Ora però fortunatamente è finita, almeno ufficialmente, perché l'Istituto superiore di sanità lo scorso 30 aprile ha terminato la sorveglianza epidemiologica dell’influenza per l’anno corrente. Per ora godiamoci quindi la “tregua” in attesa della prossima ondata che si verificherà nuovamente con l'inizio del primo freddo. Il virus dell’influenza, infatti, ogni anno “cambia vestito” per rendersi meno riconoscibile al nostro sistema immunitario e poterci quindi infettare di nuovo. Per questo motivo ogni anno viene allestito un nuovo vaccino che prepara il nostro sistema immunitario a riconoscere i “nuovi abiti” indossati dal virus e a difenderci dall’infezione. Fortunatamente, per quanto l’abbigliamento del virus influenzale possa cambiare da un anno all’altro resta sempre qualche traccia dei “vecchi abiti” per cui il sistema immunitario, memore degli “incontri” passati, riesce comunque a riconoscerlo e a combatterlo. Questa strategia di difesa funziona meno bene nei bambini perché ovviamente hanno avuto meno “incontri” nel passato e non sanno riconoscerlo. Per questo motivo i bambini non vaccinati sono colpiti più spesso degli adulti.
I sintomi influenzali
persistono in primavera
Naso chiuso e gocciolante, mal di gola e in qualche caso anche problemi gastrointestinali sono in agguato a primavera, complici le condizioni metereologiche instabili.
Occhio, quindi, a non scoprirsi troppo, perché archiviati i germi tipici dell'influenza vera e propria, sono soprattutto le infezioni delle prime vie respiratorie a farla da padrone in questi giorni. Il mal di gola è sul podio dei malesseri tipici del cambio di stagione e delle condizioni climatiche incerte. La sua comparsa, infatti, è facilitata dal repentino cambio di temperature e dal conseguente ed improvviso arrivo di microbi che attaccano la gola provocando la fastidiosa, dolorosa e spesso persistente infiammazione.
Fortunatamente nella stragrande maggioranza dei casi il mal di gola è un disturbo benigno che insorge come conseguenza di un'infezione respiratoria virale (soprattutto influenza) o dell'azione di agenti irritanti (inquinamento atmosferico, fumo, aria fredda, ecc.) e tende a risolversi spontaneamente nell'arco di qualche giorno. A seconda della parte colpita si parla di faringiti (tipicamente associate al raffreddore), tracheiti o laringiti (riconoscibili perché accompagnate da abbassamento della voce o afonia).

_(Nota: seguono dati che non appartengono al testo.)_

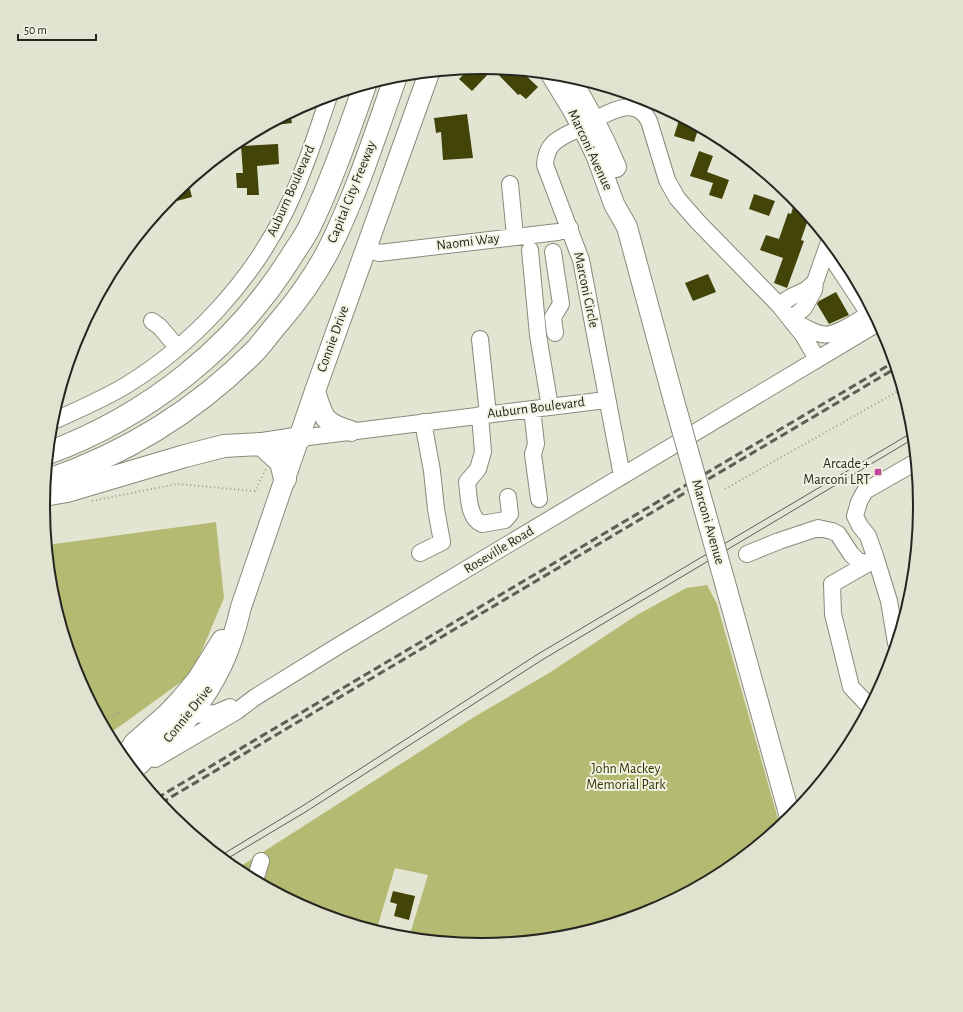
<svg xmlns="http://www.w3.org/2000/svg" width="963" height="1012" viewBox="0 0 963 1012" font-family="'Alegreya Sans',sans-serif">
<style>
.green{fill:#b5ba73}
.building{fill:#424408}
.lines{fill:none;stroke-linecap:round;stroke-linejoin:round}
.minor-casing{stroke:#898a7a;stroke-width:18}
.major-casing{stroke:#898a7a;stroke-width:22}
.highway-casing{stroke:#898a7a;stroke-width:24}
.path{stroke:#9a9c8e;stroke-width:2;stroke-dasharray:1 3;stroke-linecap:butt}
.minor{stroke:#fff;stroke-width:16}
.major{stroke:#fff;stroke-width:20}
.highway{stroke:#fff;stroke-width:22}
.tram{stroke:#5d5e54;stroke-width:1}
.rail{stroke:#5d5e54;stroke-width:3;stroke-dasharray:8 4;stroke-linecap:butt}
.major-bridge-casing{stroke:#898a7a;stroke-width:22;stroke-linecap:butt}
.major-bridge{stroke:#fff;stroke-width:20}
.poi-dot{fill:#be469b;stroke:#f1f3e1;stroke-width:1.5}
.labels{text-anchor:middle;dominant-baseline:central;stroke-width:4;stroke-linejoin:round;paint-order:stroke}
.street-label{font-size:14px;fill:#25261f;stroke:#f1f3e1}
.poi-label{font-size:14px;fill:#25261f;stroke:#f1f3e1;text-anchor:end}
.park-label{font-size:14px;fill:#323406;stroke:#f1f3e1}
.rim{fill:none;stroke:#25261f;stroke-width:2}
</style>
<rect width="100%" height="100%" fill="#e3e5d3"/>
<path class="green" d="M216,522L224,598L192,674L109,734L76,674L51,591L47,545Z
M707,585L717,604L780,826L725,871L649,911L567,936L481,944L432,940L410,934L428,875L395,868L377,928L313,911L241,872V866L474,717L549,673L637,615L686,588Z"/>
<path class="building" d="M482,68L521,71L538,87L526,99L520,94L518,95L493,69L472,91L459,79L469,69Z
M290,113L292,123L268,126H267Z
M467,114L473,158L443,160L441,132L436,133L434,118Z
M680,117L699,127L694,142L674,136Z
M278,144L279,164L257,166L259,195H247V188H237L236,173H243L241,146Z
M699,151L713,156L707,172L729,180L722,199L709,195L713,183L690,176Z
M188,182L192,197L165,204L172,196Z
M754,194L775,201L769,216L749,209Z
M795,200L809,217L801,240L804,241L787,288L774,283L783,258L760,250L766,235L779,239L788,213L791,214Z
M708,274L716,292L693,301L685,283Z
M836,292L849,315L829,324L817,304L819,301Z
M393,891L415,896L409,920L394,916L397,904L390,902Z"/>
<g class="lines">
<defs>
<path id="minor" d="M594,120C612,111 636,96 649,121L667,180L677,198L698,222L779,305L803,335L817,359
M582,127C563,137 546,140 545,165L581,260L622,476
M510,184L515,236
M366,249L379,253L558,232L570,228
M530,250L538,335L550,407
M827,250L869,314
M553,252L561,304L553,317L555,333
M779,305L791,297L806,290L815,282
M791,319L804,308L814,290L815,282L829,242
M152,321L160,327L177,347
M794,324C804,325 811,332 821,334C836,338 859,319 873,312
M480,339L488,414
M532,409L536,444L533,454L539,499
M480,415L483,452L478,469L467,482C469,496 468,518 482,524L505,520L510,514L508,497
M51,422C76,411 101,400 125,386C192,345 250,283 285,212C303,175 316,135 329,96
M300,438L606,400
M420,553L442,542L436,509L432,471L423,422
M747,554L779,541L818,528L832,531L838,534L851,554L857,560L867,564
M896,643L889,601L876,559L868,536L860,526L855,516L859,502L865,491L916,462
M869,706L851,687L833,614L832,584L876,559
M183,716L216,713L230,707
M155,759L237,711L254,698L338,646L878,323
M255,880L261,861"/>
<path id="major" d="M551,74L573,110L589,140L597,157L614,204L627,227L674,401
M568,76C587,105 603,136 616,167
M315,391C323,417 323,423 351,431
M727,590L790,817
M123,757L126,755L134,743L167,714L181,699L197,680L222,640
M133,769C139,766 142,761 147,757C163,746 176,732 189,717C217,682 231,651 241,607L315,391L429,73"/>
<path id="highway" d="M261,444L281,462L285,479
M48,453C148,416 235,347 291,257C297,247 305,237 310,226C332,180 348,133 365,85
M46,481C125,454 197,410 256,350C264,341 271,331 279,322C297,301 314,277 327,253C356,196 375,135 396,76
M44,495L67,491L185,456L224,446L261,444L300,438"/>
</defs>
<use href="#minor" class="minor-casing"/>
<use href="#major" class="major-casing"/>
<use href="#highway" class="highway-casing"/>
<path class="path" d="M725,489L902,389
M92,501L177,484L255,491L266,469
M103,724L108,718L122,712"/>
<use href="#minor" class="minor"/>
<use href="#major" class="major"/>
<use href="#highway" class="highway"/>
<path class="tram" d="M220,856L304,805L538,654L913,432
M225,860L307,811L542,660L913,439"/>
<path class="rail" d="M157,798L894,362
M161,803L896,368"/>
<defs>
<path id="major-bridge" d="M674,401L727,590"/>
</defs>
<use href="#major-bridge" class="major-bridge-casing"/>
<use href="#major-bridge" class="major-bridge"/>
</g>
<rect class="poi-dot" x="874" y="468" width="8" height="8" rx="2"/>
<g class="labels">
<g class="street-label">
<text transform="translate(590 150) rotate(65)">Marconi Avenue</text>
<text transform="translate(291 191) rotate(-66)">Auburn Boulevard</text>
<text transform="translate(352 192) rotate(-68)">Capital City Freeway</text>
<text transform="translate(468 242) rotate(-7)">Naomi Way</text>
<text transform="translate(586 290) rotate(78)">Marconi Circle</text>
<text transform="translate(333 339) rotate(-70)">Connie Drive</text>
<text transform="translate(536 408) rotate(-7)">Auburn Boulevard</text>
<text transform="translate(708 522) rotate(74)">Marconi Avenue</text>
<text transform="translate(499 550) rotate(-31)">Roseville Road</text>
<text transform="translate(188 714) rotate(-51)">Connie Drive</text>
</g>
<g class="poi-label">
<text x="870" y="464">Arcade +<tspan x="870" dy="16">Marconi LRT</tspan></text>
</g>
<g class="park-label">
<text x="626" y="769">John Mackey<tspan x="626" dy="16">Memorial Park</tspan></text>
</g>
</g>
<path d="M0 0H963V1012H0ZM481 74H482A431 431 0 0 1 913 505V507A431 431 0 0 1 482 938H481A431 431 0 0 1 50 507V505A431 431 0 0 1 481 74Z" fill="#e1e3d1" fill-rule="evenodd"/>
<path class="rim" d="M481 74H482A431 431 0 0 1 913 505V507A431 431 0 0 1 482 938H481A431 431 0 0 1 50 507V505A431 431 0 0 1 481 74Z"/>
<path d="M18 34v6h78v-6" fill="none" stroke="#25261f" stroke-width="2"/>
<text x="24" y="34" font-size="12" fill="#25261f" stroke="#f1f3e1" stroke-width="3" paint-order="stroke">50 m</text>
</svg>
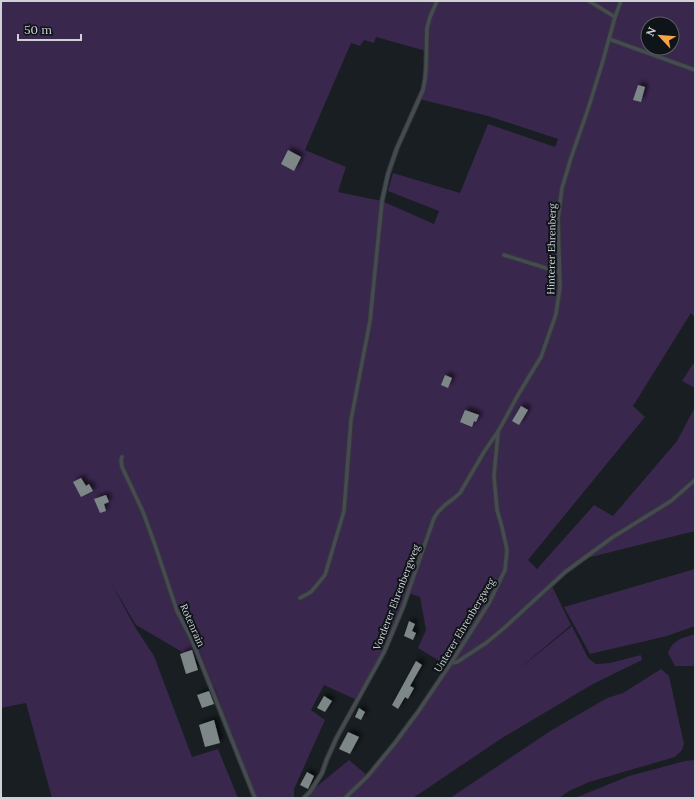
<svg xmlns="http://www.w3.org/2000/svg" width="696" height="799" viewBox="0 0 696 799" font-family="Lora,serif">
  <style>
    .green { fill: #3a274e; fill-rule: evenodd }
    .building { fill: #7e8788; filter: url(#shadow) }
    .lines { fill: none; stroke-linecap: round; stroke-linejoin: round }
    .service-casing { stroke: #34383b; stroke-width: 5.5 }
    .service { stroke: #454b50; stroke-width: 3.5 }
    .labels { text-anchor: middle; stroke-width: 4; stroke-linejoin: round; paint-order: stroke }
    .street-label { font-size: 10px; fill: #ced2d5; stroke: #0f1418 }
  </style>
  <defs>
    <filter id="shadow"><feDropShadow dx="3.5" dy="-3.5" stdDeviation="2" flood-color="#0009"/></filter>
  </defs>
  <rect width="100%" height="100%" fill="#181e21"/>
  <g class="green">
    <path d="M 1,1 L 695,1 L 695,318 L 691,313 L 633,406 L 645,417 L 528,560 L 537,569 L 594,505 L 613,516 L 677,441 L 695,407 L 695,531 L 583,559 L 551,584 L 571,625 L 515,672 L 572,626 L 588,658 L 596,664 L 610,663 L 641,655 L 642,660 L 593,684 L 502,738 L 413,798 L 350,798 L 349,794 L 345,798 L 306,798 L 310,792 L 349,760 L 368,776 L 418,712 L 470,629 L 446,665 L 418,648 L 426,630 L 420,597 L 408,593 L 434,518 L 384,652 L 357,700 L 324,685 L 311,710 L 325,720 L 294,789 L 294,798 L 257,798 L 201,663 L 136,625 L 111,583 L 135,627 L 154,656 L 192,757 L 218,749 L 238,798 L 52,798 L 26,703 L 1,708 ZM 648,24 L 672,24 L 672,48 L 648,48 ZM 376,37 L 426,51 L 423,90 L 419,99 L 488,116 L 558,139 L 555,147 L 488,124 L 460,193 L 393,173 L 388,191 L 439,211 L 434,224 L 382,201 L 338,192 L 346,167 L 305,150 L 351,43 L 360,46 L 364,40 L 374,43 ZM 523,389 L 498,435 L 458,498 L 450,503 L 460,493 Z"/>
    <polygon points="695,361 695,388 682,381"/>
    <polygon points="695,569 695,626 667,636 590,654 564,607"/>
    <path d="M 695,634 L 695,665 L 692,666 L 675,666 L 668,653 C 673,639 683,638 695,634 Z"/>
    <polygon points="661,669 669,676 684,744 682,750 675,757 589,782 569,791 559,798 450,798 552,730 607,698 623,693"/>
    <polygon points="695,760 695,798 575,798 629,776 685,761"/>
  </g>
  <g class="building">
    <polygon points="638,85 645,87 641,102 633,100"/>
    <polygon points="288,150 301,157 294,171 281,164"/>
    <polygon points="445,375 452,378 448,388 441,385"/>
    <polygon points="521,406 528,410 519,425 512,421"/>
    <polygon points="465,410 479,415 476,422 474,421 472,427 460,422"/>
    <polygon points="81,478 86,486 89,484 93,491 81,497 73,482"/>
    <polygon points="106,495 109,502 104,504 106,511 100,513 94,499"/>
    <polygon points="409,621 415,624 412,631 416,633 413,640 404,636"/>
    <polygon points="192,650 198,670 186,674 180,654"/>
    <polygon points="416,661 422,665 410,686 414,688 408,699 405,697 398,709 392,705"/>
    <polygon points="209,691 214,704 202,708 197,695"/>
    <polygon points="324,696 332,701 325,712 317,708"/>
    <polygon points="359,708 365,712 361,720 355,717"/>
    <polygon points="214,720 220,743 205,747 199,725"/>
    <polygon points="348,732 359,737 350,754 339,749"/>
    <polygon points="307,772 314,776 308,789 300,785"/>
  </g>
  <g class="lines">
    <g class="service-casing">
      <g id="service">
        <polyline points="589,1 615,17"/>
        <polyline points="609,39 695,70"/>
        <polyline points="504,255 559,272"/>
        <polyline points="122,457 121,460 122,467 143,512 155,545 177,611 192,640 255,798"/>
        <polyline points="300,598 311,592 325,575 344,511 351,420 370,321 382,201 388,174 397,148 423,90 425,80 426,69 427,28 430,17 437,1"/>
        <polyline points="451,663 457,662 486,643 503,629 565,572 613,537 671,501 695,480"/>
        <polyline points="304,798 310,792 322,773 327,759 337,737 384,652 403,607 434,518 438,512 445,505 453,499 460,493 484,452 499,430 518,395 541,357 556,314 560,287 558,219 562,188 571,158 588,109 602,64 615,17 621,1"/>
        <polyline points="345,798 368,776 395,743 418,712 451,663 489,603 505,570 507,550 502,527 497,510 494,476 498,433"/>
      </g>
    </g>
    <use href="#service" class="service"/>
  </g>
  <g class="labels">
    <g class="street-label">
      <text transform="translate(551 249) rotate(-89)" y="4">Hinterer Ehrenberg</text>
      <text transform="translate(396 597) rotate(-69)" y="4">Vorderer Ehrenbergweg</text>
      <text transform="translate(193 625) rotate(66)" y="4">Rotenrain</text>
      <text transform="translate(464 625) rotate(-59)" y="4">Unterer Ehrenbergweg</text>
    </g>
  </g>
  <rect width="696" height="799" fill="none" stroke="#ced2d5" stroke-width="4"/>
  <g transform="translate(660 36) rotate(296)"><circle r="19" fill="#0f1418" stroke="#5b6064"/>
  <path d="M0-3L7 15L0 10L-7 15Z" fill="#f4a444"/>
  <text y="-6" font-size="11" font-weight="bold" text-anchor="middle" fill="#ced2d5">N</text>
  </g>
  <path d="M18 34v6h63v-6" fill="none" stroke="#ced2d5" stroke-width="2"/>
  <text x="24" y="34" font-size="12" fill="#ced2d5" stroke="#0f1418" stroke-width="3" paint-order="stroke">50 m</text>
</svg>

Un po’ più d’attenzione meritano le tonsilliti, che possono essere di natura batterica e richiedere un trattamento antibiotico. Per ridurre i fastidi associati al comune mal di gola si può ricorrere a rimedi da banco contenenti sostanze rinfrescanti e lenitive (mentolo, eucaliptolo, camomilla, ecc.) abbinate o meno a basse dosi di principi antinfiammatori. Si può scegliere tra caramelle da sciogliere lentamente in bocca e soluzioni da utilizzare per risciacqui e gargarismi 2-3 volte al giorno.